DeepTopPush: Simple and Scalable Method for Accuracy at the Top
This addresses the need for efficient classification in applications like information retrieval and drug testing, where manual postprocessing is expensive, though it is an incremental improvement on existing methods for known bottlenecks.
The paper tackles the problem of accuracy at the top in binary classification, where performance is evaluated only on a small number of relevant samples, by proposing DeepTopPush, a method that modifies stochastic gradient descent to handle non-decomposable loss functions. It demonstrates strong results, including detecting 46% malware at a false alarm rate of 10^{-5} in a real-world application.

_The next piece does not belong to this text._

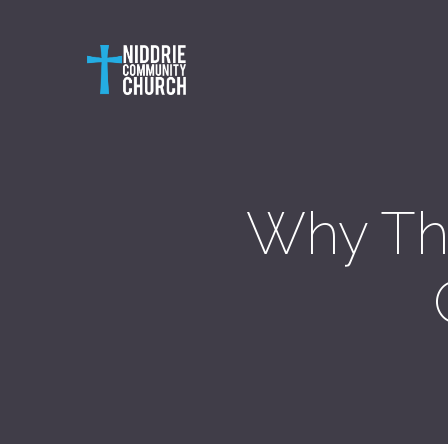
Why Th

Accuracy at the top is a special class of binary classification problems where the performance is evaluated only on a small number of relevant (top) samples. Applications include information retrieval systems or processes with manual (expensive) postprocessing. This leads to minimizing the number of irrelevant samples above a threshold. We consider classifiers in the form of an arbitrary (deep) network and propose a new method DeepTopPush for minimizing the loss function at the top. Since the threshold depends on all samples, the problem is non-decomposable. We modify the stochastic gradient descent to handle the non-decomposability in an end-to-end training manner and propose a way to estimate the threshold only from values on the current minibatch and one delayed value. We demonstrate the excellent performance of DeepTopPush on visual recognition datasets and two real-world applications. The first one selects a small number of molecules for further drug testing. The second one uses real malware data, where we detected 46\% malware at an extremely low false alarm rate of $10^{-5}$.